Beberapa kali saat saya patah hati karena putus atau cinta bertepuk sebelah tangan, stasiun selalu menjadi tujuan utama untuk menenangkan diri. Dua stasiun favorit saya adalah Stasiun Lempuyangan dan Stasiun Tugu Yogyakarta. Keduanya punya karakteristik romantis masing-masing dan semuanya menjadi candu. Dipadu dengan langit senja dan matahari terbenam yang memerah, maka semangat saya akan cepat terisi dan rasa sakit hati karena putus cinta akan segera terobati.

Spot favorit saya di sekitaran Stasiun Lempuyangan adalah daerah dekat palang kereta di bawah jembatan layang. Di sini, saya bergabung dengan puluhan orang yang datang dengan berbagai tujuan. Keluarga muda yang membawa anaknya melihat kereta api lewat, pasangan yang menanti senja sambil makan di angkringan, atau manusia-manusia soliter seperti saya yang sekedar mencari ketenangan. Duduk di bekas rel tua tak terpakai di pojokan sambil makan cilok atau telur puyuh goreng menanti  kereta Prambanan Express lewat. Terkadang lebih menarik untuk melihat anak-anak kecil yang asik bermain di arena memancing sederhana atau bayi-bayi yang menangis karena dipaksa makan oleh ibunya.

Sayang sekali sejak beberapa bulan yang lalu saya tidak bisa lagi turun ke daerah berumput di sekitar rel yang menggoda untuk dijamah karena adanya larangan dari petugas stasiun. Pun sekarang petugas melarang orang tidak bertiket untuk masuk peron. Tetapi selalu ada cara untuk duduk di kursi stasiun menanti kereta tiba, yaitu dengan membeli tiket Pramex atau jika sedang bokek, pura-pura izin saja ke kamar mandi.

Sementara di stasiun Tugu, setelah membeli sweet corn keju dan segelas es teh manis, saya selalu memilih kursi di tengah area tunggu kereta agar bisa menyaksikan seluruh cerita yang terjadi di jalur-jalur kedatangan secara lengkap. Dulu saya pernah mengantarkan kepergian seorang mantan terkasih yang naik kereta ke ibukota. Saya duduk sambil makan sweet corn, menyaksikan dirinya melambaikan tangan dari balik jendela kereta yang mulai berjalan hingga akhirnya menghilang di ufuk barat. Ketika suara kereta sudah tak terdengar lagi, barulah saya menangis sejadinya karena tetiba merindukan dia. Di jalur tiga, pernah pada suatu ketika untuk pertama kalinya ibu memeluk saya mengucap salam perpisahan sederhana untuk saya yang akan pergi magang. Di stasiun ini, saya pernah menjadi sangat melankolis. Tetapi di sini pula saya mendapatkan energi positif untuk move on.

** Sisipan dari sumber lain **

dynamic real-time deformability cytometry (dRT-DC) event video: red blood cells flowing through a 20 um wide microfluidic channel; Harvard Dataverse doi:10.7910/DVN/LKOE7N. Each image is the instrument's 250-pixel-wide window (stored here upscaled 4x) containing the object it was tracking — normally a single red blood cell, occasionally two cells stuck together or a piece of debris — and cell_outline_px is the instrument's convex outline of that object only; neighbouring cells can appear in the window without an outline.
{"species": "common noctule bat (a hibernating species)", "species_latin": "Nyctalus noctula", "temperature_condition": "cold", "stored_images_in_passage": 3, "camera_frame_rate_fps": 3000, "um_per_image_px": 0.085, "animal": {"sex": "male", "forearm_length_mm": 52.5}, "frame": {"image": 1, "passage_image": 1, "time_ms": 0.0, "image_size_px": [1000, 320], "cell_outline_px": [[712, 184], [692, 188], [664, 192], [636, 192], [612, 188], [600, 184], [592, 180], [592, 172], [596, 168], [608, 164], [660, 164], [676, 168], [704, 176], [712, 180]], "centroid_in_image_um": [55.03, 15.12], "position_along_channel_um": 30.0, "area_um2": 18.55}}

Saya selalu membayangkan bertemu cinta di stasiun atau kereta api. Ia pasti seorang lelaki petualang yang juga menganggap stasiun kereta api adalah tempat yang romantis.


2. Landas Pacu Parangendog

Saya pernah beberapa kali mencoba memanjat tebing yang berada di sebelah timur pantai Parangtritis yang tersohor itu. Untuk mencapai tempat pemanjatan, kami harus bersusah payah menggeber motor kesayangan mendaki jalanan yang terjal dan menanjak tajam. Saat itu jalanan menuju ke sana masih berupa makadam yang setiap saat dapat membuat motor terperosok ke selokan. Bahkan terkadang motor tidak kuat menanjak padahal gas sudah digeber di titik maksimal. Sungguh perjuangan, di saat itu, untuk bisa memanjat di tebing-tebing Parangendog.

Biasanya kami memanjat hingga sore, dilanjutkan beristirahat di warung Yu Mar yang ramah, sekedar untuk makan nasi bungkus atau pisang goreng. Jika kaki sudah tak lelah dan perut sudah terisi penuh, kami berjalan ke belakang warung dan menaiki anak tangga batu yang sudah rompal di sana-sini. Kemudian suara decak kagum akan segera keluar dari mulut kami bersamaan dengan kaki yang menapak anak tangga terakhir di puncak bukit.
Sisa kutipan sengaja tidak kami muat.